As mentioned in the previous entry, a very nice young man offered to take our photo in front of City Hall. Here it is.
Center City Philadelphia.
Earl and I spent the evening walking the streets of Center City Philadelphia tonight. We stopped at a neighborhood bar, the Westbury, for a beer and some eye candy. We walked the quiet side streets, admiring the residences that sit in the middle of the city yet in a quaint, quiet setting. We admired the art deco styling of Suburban Station and the rebuilding of the City Hall. In fact, a very nice gentleman offered to take our picture in front of City Hall and if I had remembered the cable to connect the camera to my computer you’d be able to see it right now. Instead, the captured moment will have to wait until Sunday night.

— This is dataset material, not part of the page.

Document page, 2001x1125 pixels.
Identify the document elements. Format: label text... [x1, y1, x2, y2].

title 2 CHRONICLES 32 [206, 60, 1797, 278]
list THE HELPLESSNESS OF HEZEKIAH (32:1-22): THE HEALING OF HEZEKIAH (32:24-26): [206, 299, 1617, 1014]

Tonight I feel like I actually experienced Philadelphia. In the past, I’ve felt like I only saw it, tonight I felt it. And the feeling was good.
He Eats Tacos!
When I got back to work this afternoon I just knew that I had jinxed myself by my lunch time blog entry. Here I am proclaiming that I was eating healthy and sticking to it in order to reach a “magic number” by Thanksgiving.
That “magic number” must be two. Because I just downed two honking big tacos from the local Taco Bell not five minutes ago. I chased them down with a big gulp sized Diet Pepsi because after all, I am counting calories.
Before dashing off to school I had some popcorn made with PAM and iced tea. Doesn’t that sound sexy? I wasn’t even in the classroom yet when I started thinking about food. Any kind of food. The teacher talked, I paid attention and went through all the exercises we were given but I couldn’t stop thinking about food. What did Wendy (to my left) have for supper tonight? Does Dan (to my right) like diner food like we do? He seems like the type. Then the instructor mentioned he was going grab a snack after class because he’s been running around like a maniac today. I wasn’t even running around and I was feeling like a maniac. I wanted Taco Bell. NOW. Damn the convenience store down the road from us for getting rid of their Taco Bell franchise license. DAMN THEM. So I drove over two towns and whipped through the drive thru window and got myself a combo number one.
The food was freakin’ awesome.
I find it rather comical that I can’t be talking on a cell phone here in New York State while I’m driving, but I can balance a Taco Supreme on one leg, drive with the other knee and shift between bites and slurps and not get a ticket for it.
So here I am admitting it. I eat tacos. I love them. And you don’t even have to call me Anastacia Beaverhausen.*
*See your local Will & Grace fanatic if you don’t get the reference.